As we already know, when you buy new music, everybody makes money (although as I mentioned, not equally; the record label makes approximately 10-15 times what the artist makes). And, as we now know from Tower Records, people aren’t buying new music anymore, or at least not as much as they used to. Or are they?
I kind of lied when I said there were only two places to buy CDs from in Yukon, Oklahoma. Actually there’s a third, and it’s called the Internet. From the comfort of my own home I can now buy CDs from a multitude of places — big monsters like Amazon, smaller, independent shops, or occasionally directly from the artists themselves.
But the dilemia remains.
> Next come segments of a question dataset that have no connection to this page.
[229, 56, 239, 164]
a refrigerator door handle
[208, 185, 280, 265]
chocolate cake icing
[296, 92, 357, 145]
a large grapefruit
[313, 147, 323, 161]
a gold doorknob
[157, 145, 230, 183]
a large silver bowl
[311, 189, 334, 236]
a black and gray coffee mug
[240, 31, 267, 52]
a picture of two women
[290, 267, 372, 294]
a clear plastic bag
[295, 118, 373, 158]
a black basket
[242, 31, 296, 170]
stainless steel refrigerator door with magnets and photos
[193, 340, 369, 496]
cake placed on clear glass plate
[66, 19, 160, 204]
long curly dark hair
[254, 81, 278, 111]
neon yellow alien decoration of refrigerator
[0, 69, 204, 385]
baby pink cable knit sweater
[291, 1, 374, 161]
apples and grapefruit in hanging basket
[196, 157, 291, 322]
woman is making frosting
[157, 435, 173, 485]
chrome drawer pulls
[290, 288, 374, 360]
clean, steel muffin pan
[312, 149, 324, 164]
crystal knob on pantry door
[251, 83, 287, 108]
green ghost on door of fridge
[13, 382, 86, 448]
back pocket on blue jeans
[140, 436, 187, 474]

How will musicians make any money when they don’t make anything from music downloads or used CD sales, and the megastores are shutting their doors?
Well, I’ve got a plan.
Musicians will tell you they don’t make much off of new music sales. Remember they only get about a buck per unit sold, right? Here’s a simple solution. Add a $1 tax to all music downloads and used CDs.
So now when I buy a used CD for $5, the price tag can say “$5 + $1 Artist Tax”. That’s fine, I’d pay $6 instead of $5. What else does this mean? We would be able to download any album for $1. Not $1 per track, $1 per album. And that $1 goes right to the artist. They make the same amount either way.
And either way, I think Tower Records would still be filing for bankruptcy.